Even in a book review, I don’t want to use the term clean energy. His own data shows it’s an oxymoron but he hangs so much on a new, clean source to replace fossil fuels! Even if controlled fusion power became available tomorrow (my thought, not his) transmission losses and other problems would render it “dirty”. Elsewhere he shows some of the potential of conservation, but in general he seems to feel that a magical breakthrough will occur. It’s at least one-sixth of his argument and it weakens all of the others.

It’s not the only case of technological weakness in this book. Friedman postulates autos that will CONTRIBUTE energy. (Even perpetual motion “inventors” don’t go that far.) He seems to visualize the world’s population, including Nigeria’s, living blissfully in Main Street American homes with American modern conveniences. He refers to refrigerators, stoves, air conditioners, microwaves and water heaters, failing to mention flash water heaters or none at all. He dreams this at a time when Japanese, South Korean and German appliances tend to be better and more efficient.  This is the blind side of Thomas L. Friedman, even when his tables show that the US has lost its technological lead in most fields.

This seems to be his thesis:  We will find a way to produce abundant, clean, affordable energy. Then we can all be happy and keep on what we’re currently doing, with some adjustments. Pollyanna!

It’s a comprehensive book but some things are missing. Mention of Canada as a major energy supplier is missing. The role of the late Soviet and East German pollution is missing, as is the contribution of wood burning over the centuries (and today) to both energy supply and CO2 generation. Hydro power is nowhere mentioned, and Haiti isn’t in the index. He falsely gives the prize for per capita energy consumption to the USA. (Canada is worse.) He repeats the myth that the tragedy of Hurricane Katrina was a global warming tragedy. His list of mega cities doesn’t mention Mexico City. His list of “fuels from hell” does not include searing banks of solar panels and ruined vistas of windmills. He doesn’t list wood as a “fuel from hell”! Why not? Because it’s renewable? Who cares, if you’re dying of air pollution?

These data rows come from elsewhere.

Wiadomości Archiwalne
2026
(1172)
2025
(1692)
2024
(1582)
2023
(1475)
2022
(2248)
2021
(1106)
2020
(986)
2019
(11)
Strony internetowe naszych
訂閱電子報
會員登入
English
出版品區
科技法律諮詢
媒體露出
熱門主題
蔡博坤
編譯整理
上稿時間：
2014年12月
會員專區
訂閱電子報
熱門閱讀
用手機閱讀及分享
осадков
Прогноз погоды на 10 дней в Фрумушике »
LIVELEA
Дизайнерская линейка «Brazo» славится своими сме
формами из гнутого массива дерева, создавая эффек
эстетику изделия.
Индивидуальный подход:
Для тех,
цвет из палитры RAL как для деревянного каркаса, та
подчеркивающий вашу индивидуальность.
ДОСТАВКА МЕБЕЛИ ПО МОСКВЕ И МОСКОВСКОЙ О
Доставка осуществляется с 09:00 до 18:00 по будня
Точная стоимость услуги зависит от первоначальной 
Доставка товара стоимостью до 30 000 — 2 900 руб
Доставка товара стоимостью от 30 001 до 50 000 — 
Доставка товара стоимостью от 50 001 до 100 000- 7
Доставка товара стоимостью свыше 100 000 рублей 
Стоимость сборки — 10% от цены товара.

Friedman whines about venture capitalists, who would prefer a guaranteed base price for less polluting energy. (Wouldn’t ALL capitalists like a guaranteed return?) He leaps aboard the Toyota Prius, which although a brilliant piece of engineering, simply extends the age of the automobile (and drags around a ton of weight). He extols plug-in autos similarly — fine, let them switch from gasoline to coal-fired energy, right?

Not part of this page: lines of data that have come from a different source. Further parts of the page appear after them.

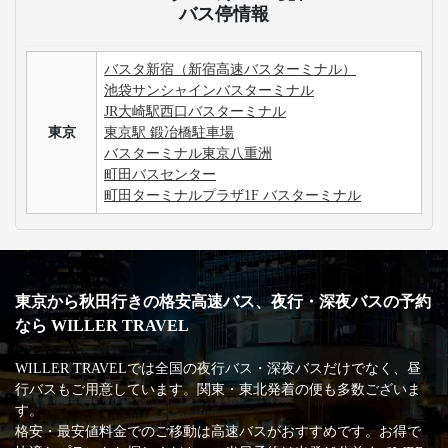
バス停情報
バスタ新宿（新宿高速バスターミナル）
池袋サンシャインバスターミナル
JR大崎駅西口バスターミナル
東京
東京駅 鍛冶橋駐車場
バスターミナル東京八重洲
町田バスセンター
町田ターミナルプラザ1F バスターミナル
東京から秋田行きの格安高速バス、夜行・深夜バスの予約
なら WILLER TRAVEL
WILLER TRAVELでは全国の夜行バス・深夜バスだけでなく、昼
行バスもご用意しています。関東・東北発着の便も多数ございま
す。
格安・最安値料金でのご移動は高速バスがおすすめです。お得で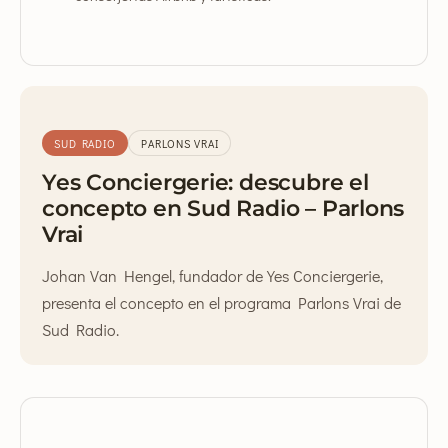
SUD RADIO
PARLONS VRAI
Yes Conciergerie: descubre el
concepto en Sud Radio – Parlons
Vrai
Johan Van Hengel, fundador de Yes Conciergerie,
presenta el concepto en el programa Parlons Vrai de
Sud Radio.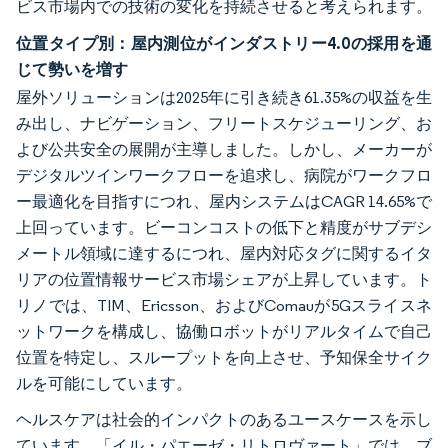
ビス市場内での技術の変化を持続させると考えられます。
位置タイプ別：屋内測位がインダストリー4.0の採用を通
じて勢いを増す
屋外ソリューションは2025年に引き続き61.35%の収益を生
み出し、ナビゲーション、フリートスケジューリング、お
よび公共安全の展開が主導しました。しかし、メーカーが
デジタルツインワークフローを追求し、病院がワークフロ
ー最適化を目指すにつれ、屋内システムはCAGR 14.65%で
上回っています。ビーコンコストの低下と精度がサブデシ
メートル領域に達するにつれ、屋内対応タグに関するイタ
リアの位置情報サービス市場シェアが上昇しています。ト
リノでは、TIM、Ericsson、およびComauが5Gスライスネ
ットワークを構成し、協働ロボットがリアルタイムで自己
位置を特定し、スループットを向上させ、予知保全サイク
ルを可能にしています。
ヘルスケアは社会的インパクトのあるユースケースを示し
ています。「イル・パエーゼ・リトロヴァート」では、ブ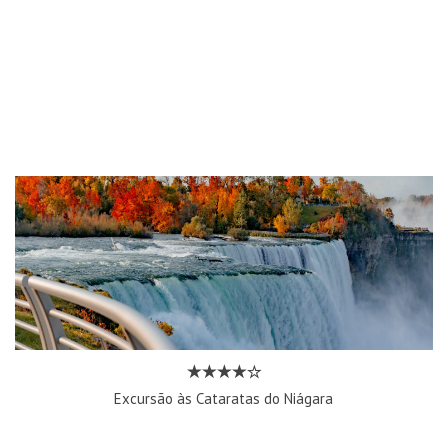
Excursão às Cataratas do Niágara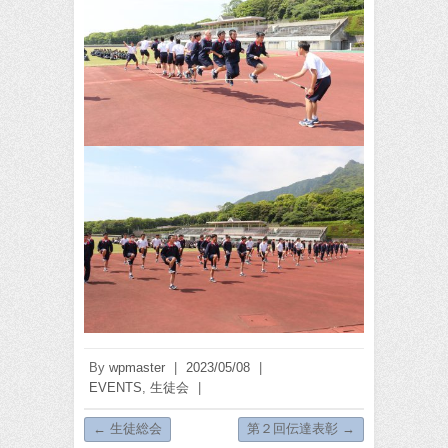
By
wpmaster
|
2023/05/08
|
EVENTS
,
生徒会
|
←
生徒総会
第２回伝達表彰
→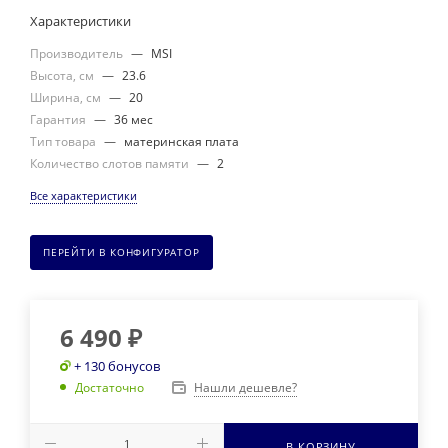
Характеристики
Производитель
—
MSI
Высота, см
—
23.6
Ширина, см
—
20
Гарантия
—
36 мес
Тип товара
—
материнская плата
Количество слотов памяти
—
2
Все характеристики
ПЕРЕЙТИ В КОНФИГУРАТОР
6 490
₽
+ 130 бонусов
Нашли дешевле?
Достаточно
В КОРЗИНУ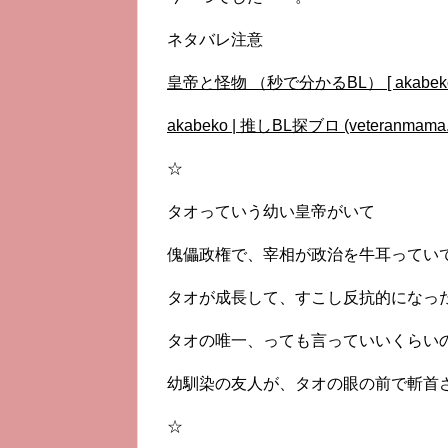
ネタバレ注意
皇帝と怪物 （秒で分かるBL） [ akabeko
akabeko | 推しBL探ブロ (veteranmama
☆
タオっていう幼い皇帝がいて
傀儡政権で、宰相が政治を牛耳ってい
タオが成長して、すこし反抗的になっ
タオの唯一、っても言っていいくらい
幼馴染の友人が、タオの眼の前で斬首
☆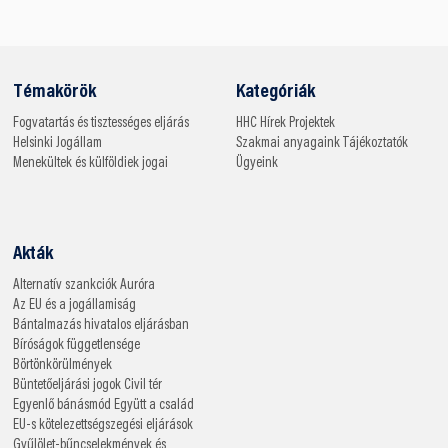
Témakörök
Kategóriák
Fogvatartás és tisztességes eljárás
HHC
Hírek
Projektek
Helsinki
Jogállam
Szakmai anyagaink
Tájékoztatók
Menekültek és külföldiek jogai
Ügyeink
Akták
Alternatív szankciók
Auróra
Az EU és a jogállamiság
Bántalmazás hivatalos eljárásban
Bíróságok függetlensége
Börtönkörülmények
Büntetőeljárási jogok
Civil tér
Egyenlő bánásmód
Együtt a család
EU-s kötelezettségszegési eljárások
Gyűlölet-bűncselekmények és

World birth control needs are insufficiently addressed, and he gives a low billing to topsoil losses, water problems, governance, flooding and continuing wood burning for fuel. Firing of crops around the world continues but this is not named as a problem, whereas burning to clear brush is given a full and sorry accounting.

seaborne trash, SE side

seaborne trash, SE side

Let me not be too harsh. Friedman gives us the “Americum” as a unit of national consumption (p. 88); a wonderful table of atmospheric CO2 over the eons (167); the potential “non-linear response” of the world’s climate system (26 and 80); energy and resource supply/demand (88 and chapter 5); Infoplease.com reference (64); trivialization of the green movement (205, 253, 465, but he doesn’t include flowers imported into Cayman for Earth Day). He handles climate change denial 146ff); a nature ethic (51, 55, 221, 462); natural beauty (224); the Red List (190 but not in the index); sustainability (defined p. 52) and excellent charts on the major shifts required if the planetary load is to be reduced (242, 259, 260, 271 and chapter 19 in particular). Incidentally, the score I’d give our world on his “essential” five or six adaptations is 6%, not exactly a passing grade. And one of the five, a deal breaker, looks to be a lost cause.

This is a great book, but it’s a Pollyanna book. We can have clean power! Everyone can share the American Dream! We will have higher energy prices but lower energy bills! China and the US will compete for the clean business like close brothers!

My very personal take on this book:  Read it — I urge you.